Pros and Cons of Cash-Out Refinancing


Cash-out refinancing can have very real benefits when compared with other types of loans. In the first place, it usually offers substantially lower interest rates than home equity lines of credit or home equity loans, especially if you purchased your home when mortgage rates were much higher. Many people use this type of refinance in order to pay off high-interest credit cards, which in turn can improve your credit score by reducing your credit utilization ratio. Additionally, unlike credit card interest, mortgage interest payments are tax-deductible. Therefore, a cash-out refinance could reduce your taxable income and lead to a bigger tax refund. 


Despite the considerable advantages a cash-out refinance can offer, there are also significant drawbacks. In the first place, since you're putting your equity on the line as collateral, if you can't make payments, you may lose your home. The new terms you've negotiated with the new mortgage may also be less beneficial than the previous ones, so it's a good idea to double check all interest rates and fees before making a final decision. Lastly, the refinance will have a number of associated costs you must pay, including closing costs (typically three to six percent of the mortgage), and private mortgage insurance, if you borrow more than eighty percent of your home's value. 
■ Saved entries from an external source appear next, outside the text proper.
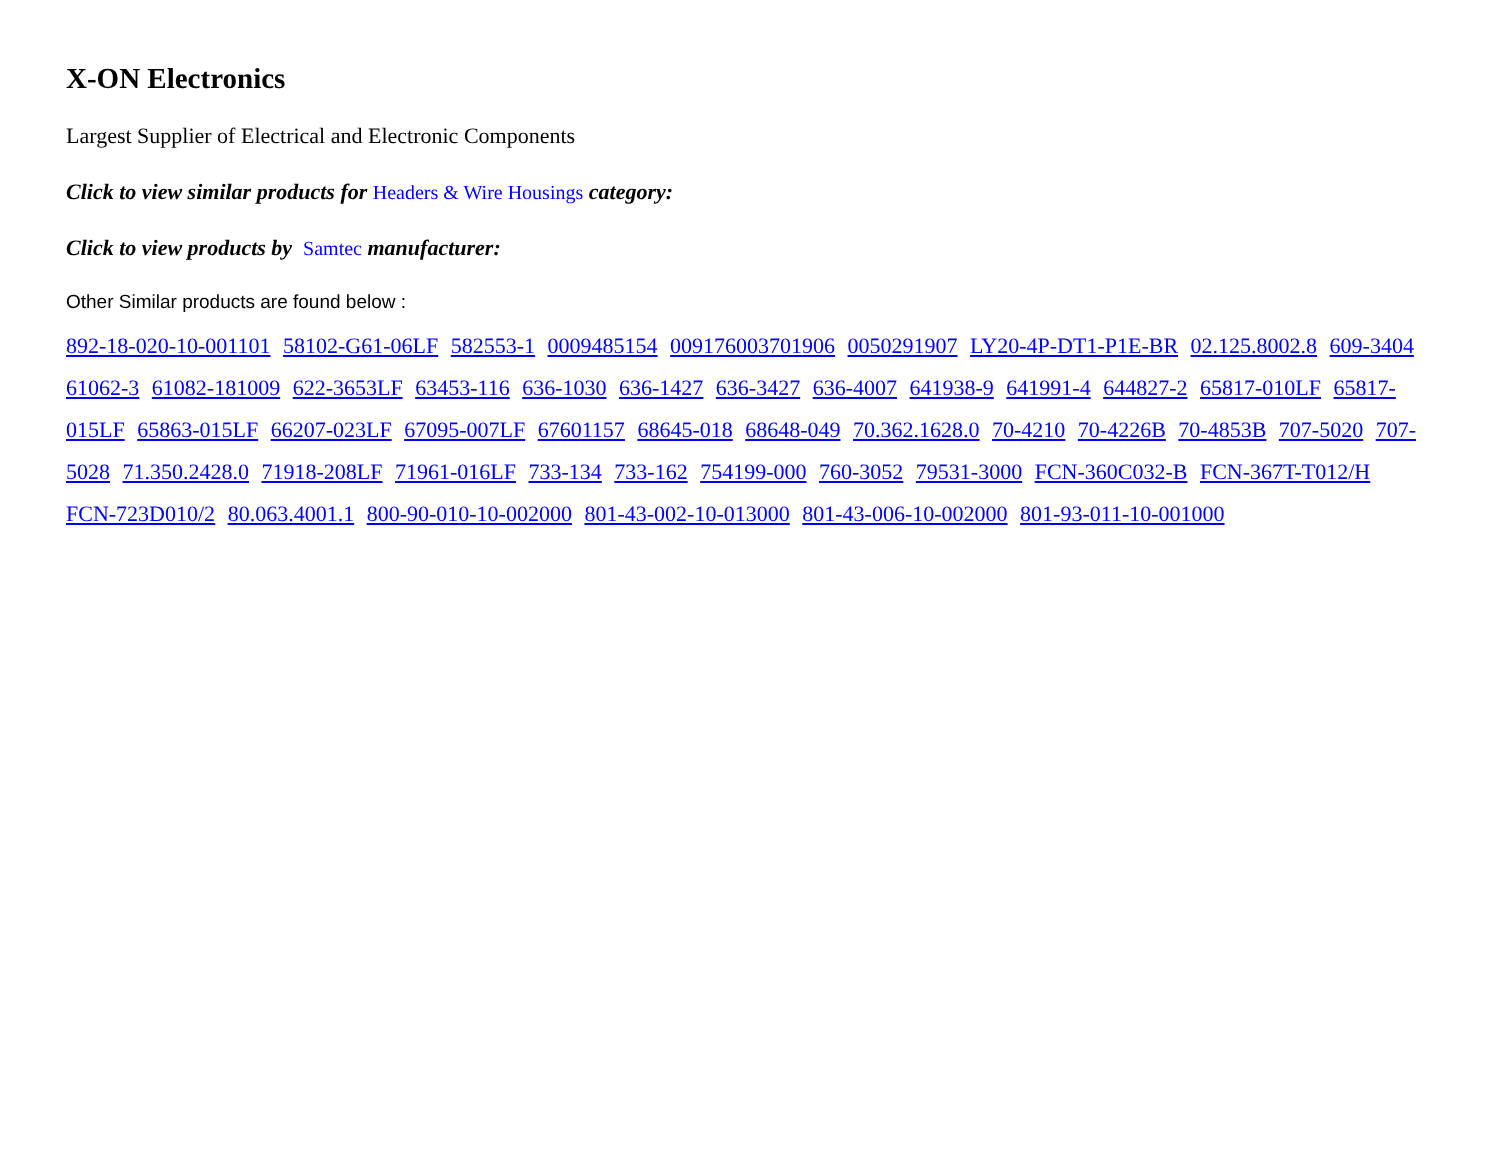X-ON Electronics
Largest Supplier of Electrical and Electronic Components
Click to view similar products for Headers & Wire Housings category:
Click to view products by Samtec manufacturer:
Other Similar products are found below :
892-18-020-10-001101 58102-G61-06LF 582553-1 0009485154 009176003701906 0050291907 LY20-4P-DT1-P1E-BR 02.125.8002.8 609-3404 61062-3 61082-181009 622-3653LF 63453-116 636-1030 636-1427 636-3427 636-4007 641938-9 641991-4 644827-2 65817-010LF 65817-015LF 65863-015LF 66207-023LF 67095-007LF 67601157 68645-018 68648-049 70.362.1628.0 70-4210 70-4226B 70-4853B 707-5020 707-5028 71.350.2428.0 71918-208LF 71961-016LF 733-134 733-162 754199-000 760-3052 79531-3000 FCN-360C032-B FCN-367T-T012/H FCN-723D010/2 80.063.4001.1 800-90-010-10-002000 801-43-002-10-013000 801-43-006-10-002000 801-93-011-10-001000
Pros and Cons of Home Equity Loans


Though perhaps not as low as for a cash-out refinance, home equity loans generally have lower interest rates than unsecured loans, and they are completely fixed, as opposed to lines of credit. They can also be somewhat easier to qualify for, even if you have bad credit. Interest costs may be tax-deductible, just as with a refinance, but not everybody qualifies for this perk. Assuming you have a good amount of equity in your home, this type of loan can allow you to access large amounts of it, to be used however you see fit. 


One of the most salient disadvantages of a home equity loan is the same as with a cash-out refinance: any time you're using your home as collateral, there's an element of risk involved, and you may lose your home if you miss payments. Another less obvious issue is the possibility of property values declining in your area, which can work against you if you've tapped all the equity in your home. A common use for a home equity loan can be to carry out remodels on the property. However, these should be approached with an eye to adding value to the home. For instance, a pool may seem like a great idea, but remodeling a kitchen or bathroom will add substantially more value. 
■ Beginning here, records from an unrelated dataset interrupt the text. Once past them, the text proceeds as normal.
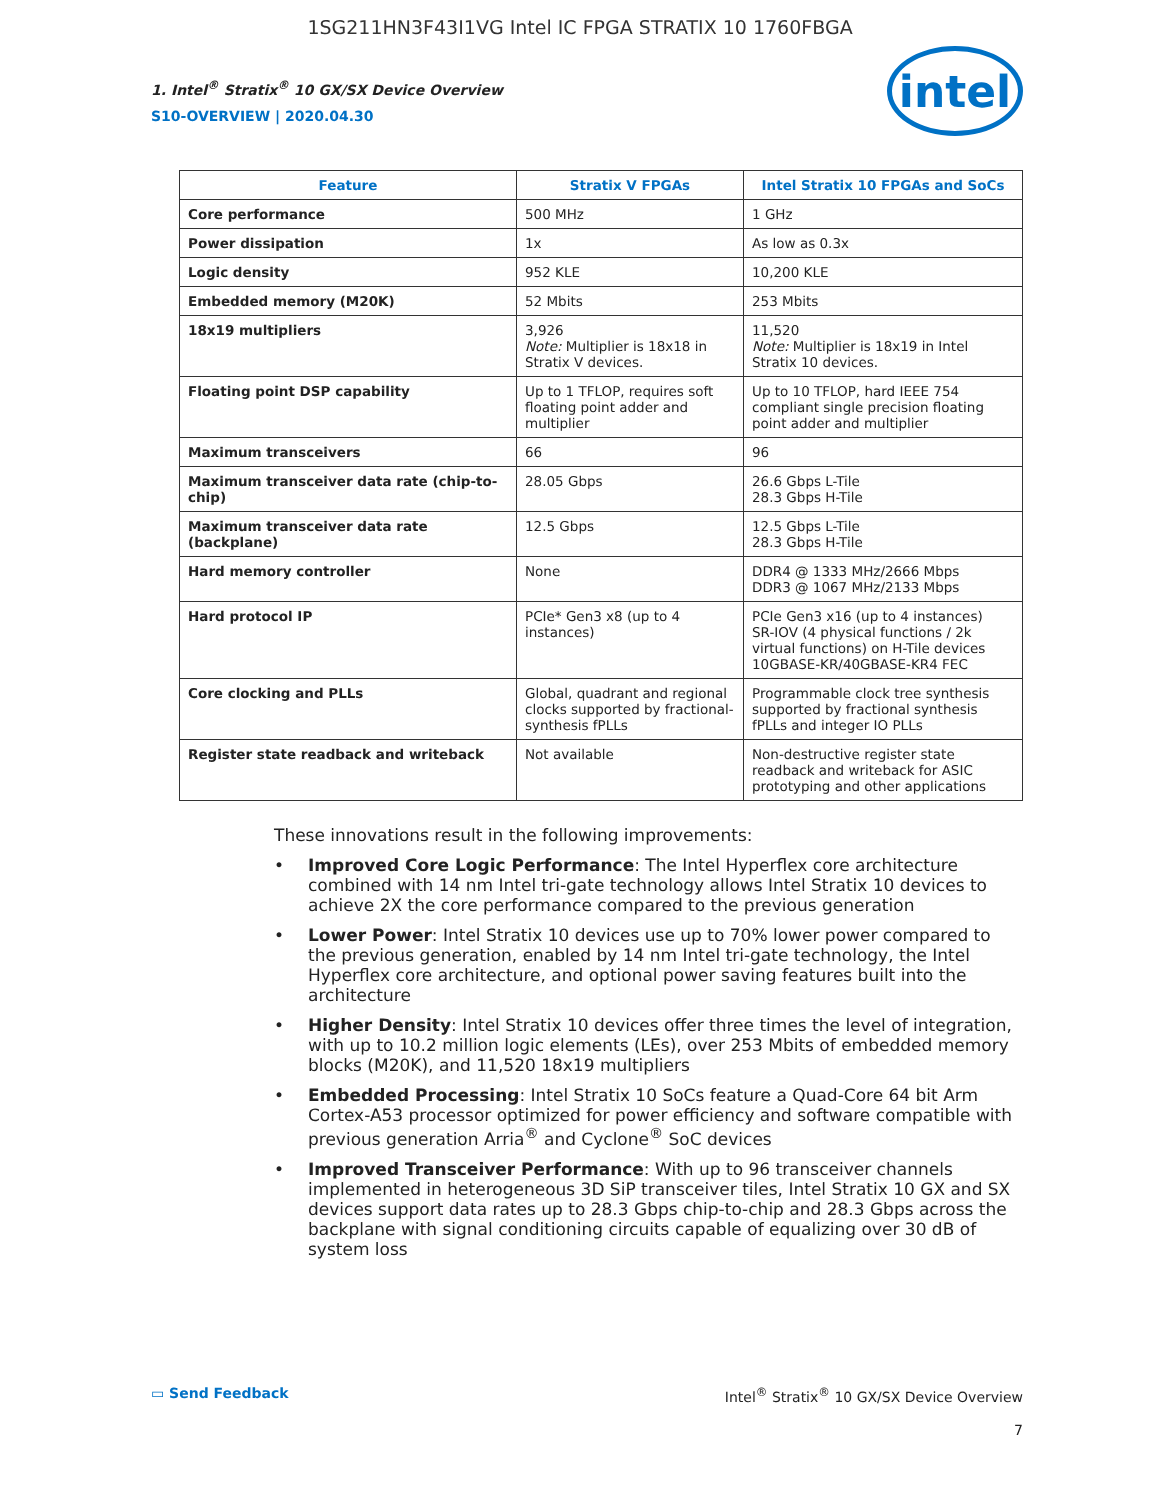1SG211HN3F43I1VG Intel IC FPGA STRATIX 10 1760FBGA
1. Intel<sup>®</sup> Stratix<sup>®</sup> 10 GX/SX Device Overview
S10-OVERVIEW | 2020.04.30
intel
| Feature | Stratix V FPGAs | Intel Stratix 10 FPGAs and SoCs |
| --- | --- | --- |
| Core performance | 500 MHz | 1 GHz |
| Power dissipation | 1x | As low as 0.3x |
| Logic density | 952 KLE | 10,200 KLE |
| Embedded memory (M20K) | 52 Mbits | 253 Mbits |
| 18x19 multipliers | 3,926 Note: Multiplier is 18x18 in Stratix V devices. | 11,520 Note: Multiplier is 18x19 in Intel Stratix 10 devices. |
| Floating point DSP capability | Up to 1 TFLOP, requires soft floating point adder and multiplier | Up to 10 TFLOP, hard IEEE 754 compliant single precision floating point adder and multiplier |
| Maximum transceivers | 66 | 96 |
| Maximum transceiver data rate (chip-to-chip) | 28.05 Gbps | 26.6 Gbps L-Tile 28.3 Gbps H-Tile |
| Maximum transceiver data rate (backplane) | 12.5 Gbps | 12.5 Gbps L-Tile 28.3 Gbps H-Tile |
| Hard memory controller | None | DDR4 @ 1333 MHz/2666 Mbps DDR3 @ 1067 MHz/2133 Mbps |
| Hard protocol IP | PCIe* Gen3 x8 (up to 4 instances) | PCIe Gen3 x16 (up to 4 instances) SR-IOV (4 physical functions / 2k virtual functions) on H-Tile devices 10GBASE-KR/40GBASE-KR4 FEC |
| Core clocking and PLLs | Global, quadrant and regional clocks supported by fractional-synthesis fPLLs | Programmable clock tree synthesis supported by fractional synthesis fPLLs and integer IO PLLs |
| Register state readback and writeback | Not available | Non-destructive register state readback and writeback for ASIC prototyping and other applications |
These innovations result in the following improvements:
• Improved Core Logic Performance: The Intel Hyperflex core architecture combined with 14 nm Intel tri-gate technology allows Intel Stratix 10 devices to achieve 2X the core performance compared to the previous generation
• Lower Power: Intel Stratix 10 devices use up to 70% lower power compared to the previous generation, enabled by 14 nm Intel tri-gate technology, the Intel Hyperflex core architecture, and optional power saving features built into the architecture
• Higher Density: Intel Stratix 10 devices offer three times the level of integration, with up to 10.2 million logic elements (LEs), over 253 Mbits of embedded memory blocks (M20K), and 11,520 18x19 multipliers
• Embedded Processing: Intel Stratix 10 SoCs feature a Quad-Core 64 bit Arm Cortex-A53 processor optimized for power efficiency and software compatible with previous generation Arria<sup>®</sup> and Cyclone<sup>®</sup> SoC devices
• Improved Transceiver Performance: With up to 96 transceiver channels implemented in heterogeneous 3D SiP transceiver tiles, Intel Stratix 10 GX and SX devices support data rates up to 28.3 Gbps chip-to-chip and 28.3 Gbps across the backplane with signal conditioning circuits capable of equalizing over 30 dB of system loss
▭ Send Feedback Intel<sup>®</sup> Stratix<sup>®</sup> 10 GX/SX Device Overview
7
Lastly, home equity loans can feed into the vicious cycle of spending, borrowing, and spending, only to then sink deeper and deeper into debt. This unfortunate behavior pattern is so common that lenders have coined a term for it: reloading. 

Qualifications for Cash-Out Refinancing

Lenders view cash-out refinance as risky, and therefore may have more stringent requirements:

  • A credit score of 740 or higher (to get the lowest interest rate)
  • A debt-to-income ratio below 45%
  • A stable two-year work history
  • A max loan-to-value limit of 80% (for a standard rate or term loan, you can borrow up to 95%)

They will require a good amount of equity already accumulated in the home, and they will scrutinize your total debt payments, including child support, installment loans, credit card bills, IRS payments and even student loans that are not yet being repaid.

Qualifications for Home Equity Loans

No two lenders will analyze applications and their requirements in exactly the same way, but most will evaluate the following:

  • A credit score of 680 or higher (for the most favorable rate) 
  • A combined loan-to-ratio value of  70%-90% 
  • A debt-to-income ratio below 45%
  • Stable credit history and good employment record (at least 2 years)
  • Fees varies by lender, but generally reaches up to 8% 

By familiarizing yourself with the basic requirements for both home equity loans and cash-out refinance loans, you can find the best option for your needs.